The GOP Senate package was outlined in a Thursday report:
Republicans presented [Democratic Sen. Richard] Durbin with plans drafted mostly by [GOP Sen. John] Cornyn that would make changes to border security, bolster immigration enforcement, revamp the E-Verify employment verification program and put limits on some forms of chain migration.
Durbin called the GOP proposal “a disappointment,” noting that the more than 400 pages of proposals included a new definition of an asylum seeker — a legal issue settled by an international treaty.
“That’s way beyond border security that they’re talking about,” he said.
The bill is expected to end chain-migration, which allows recent immigrants to pick their in-laws to become the next wave of immigrants, regardless of their health, education, skills, ideology, and ability to assimilate into the United States. “I agree with [GOP Sen. Tom] Cotton and [GOP Sen. David] Perdue” who drafted the Raise Act, McConnell told Laura Ingraham on her Fox News show on November 29. “I think the kinds of things … that Cotton and Perdue are pushing are exactly what ought to be part of a solution,” he said, one year after Donald Trump’s shocking immigration-powered victory in November 2016.
Hosue GOP leaders are also considering a plan that would end chain migration.
Immigration reformers are being very cautious about McConnell’s new enthusiasm for immigration reform. For example, reformers fear that a GOP promise to end chain-migration visas will be converted by business groups into more visas for foreign white-collar workers who can bid down salaries for American graduates. Similarly, GOP promises to toughen the E-verify system could be rendered toothless by providing easy loopholes for the employers.
Each year, four million Americans turn 18 and begin looking for good jobs in the free market.
But the federal government inflates the supply of new labor by annually accepting one million new legal immigrants, by providing almost two million work-permits to foreigners, by providing work-visas to roughly 500,000 temporary workers, and doing little to block the employment of roughly eight million illegal immigrants.

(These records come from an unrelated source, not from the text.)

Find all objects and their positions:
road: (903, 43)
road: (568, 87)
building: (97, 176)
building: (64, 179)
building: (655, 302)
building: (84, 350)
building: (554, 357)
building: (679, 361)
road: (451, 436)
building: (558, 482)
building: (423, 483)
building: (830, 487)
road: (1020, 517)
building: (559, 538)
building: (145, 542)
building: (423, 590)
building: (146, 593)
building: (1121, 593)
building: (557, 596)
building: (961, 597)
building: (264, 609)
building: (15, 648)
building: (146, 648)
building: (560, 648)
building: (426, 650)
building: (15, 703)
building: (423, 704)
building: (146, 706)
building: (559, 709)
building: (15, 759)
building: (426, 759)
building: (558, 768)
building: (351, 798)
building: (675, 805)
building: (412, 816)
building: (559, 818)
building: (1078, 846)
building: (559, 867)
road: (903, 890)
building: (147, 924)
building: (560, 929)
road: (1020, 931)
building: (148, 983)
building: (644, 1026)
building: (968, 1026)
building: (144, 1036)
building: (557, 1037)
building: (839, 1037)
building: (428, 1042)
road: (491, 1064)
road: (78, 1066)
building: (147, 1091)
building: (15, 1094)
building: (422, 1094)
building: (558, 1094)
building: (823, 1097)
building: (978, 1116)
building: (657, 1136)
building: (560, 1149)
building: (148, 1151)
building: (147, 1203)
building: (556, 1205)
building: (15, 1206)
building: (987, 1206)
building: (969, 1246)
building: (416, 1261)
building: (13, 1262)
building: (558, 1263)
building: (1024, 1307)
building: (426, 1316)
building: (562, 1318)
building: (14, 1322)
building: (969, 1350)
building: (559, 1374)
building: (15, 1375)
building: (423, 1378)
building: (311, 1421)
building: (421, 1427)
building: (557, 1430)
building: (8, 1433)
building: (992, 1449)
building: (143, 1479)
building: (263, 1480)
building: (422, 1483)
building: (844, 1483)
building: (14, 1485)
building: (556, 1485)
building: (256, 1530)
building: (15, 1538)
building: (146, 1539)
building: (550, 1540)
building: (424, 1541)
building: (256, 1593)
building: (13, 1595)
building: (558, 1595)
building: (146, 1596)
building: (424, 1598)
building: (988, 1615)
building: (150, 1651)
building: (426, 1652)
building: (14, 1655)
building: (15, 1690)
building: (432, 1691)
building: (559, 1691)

The Washington-imposed economic policy of mass-immigration floods the market with foreign labor and spikes profits and Wall Street values by cutting salaries for manual and skilled labor offered by blue-collar and white-collar employees. It also encourages discrimination against American workers, drives up real estate prices, widens wealth gaps, reduces high-tech investment, increases state and local tax burdens, and hurts kids’ schools and college education. Furthermore, it pushes Americans away from high-tech careers and reduces the work activity rate below the rate in foreign rivals, which sidelines millions of marginalized Americans and their families, including many who are now struggling with opioid addictions.
The workplace impact was highlighted by a bakery in Chicago, which was forced to hire Americans to replace 800 illegal immigrants this year. The enforcement and subsequent reorganization cut revenue at the Cloverhill bakery by 7.5 percent, and trimmed profits from 16 percent to 9.5 percent of revenue once up to $176 million was redirected towards higher wages.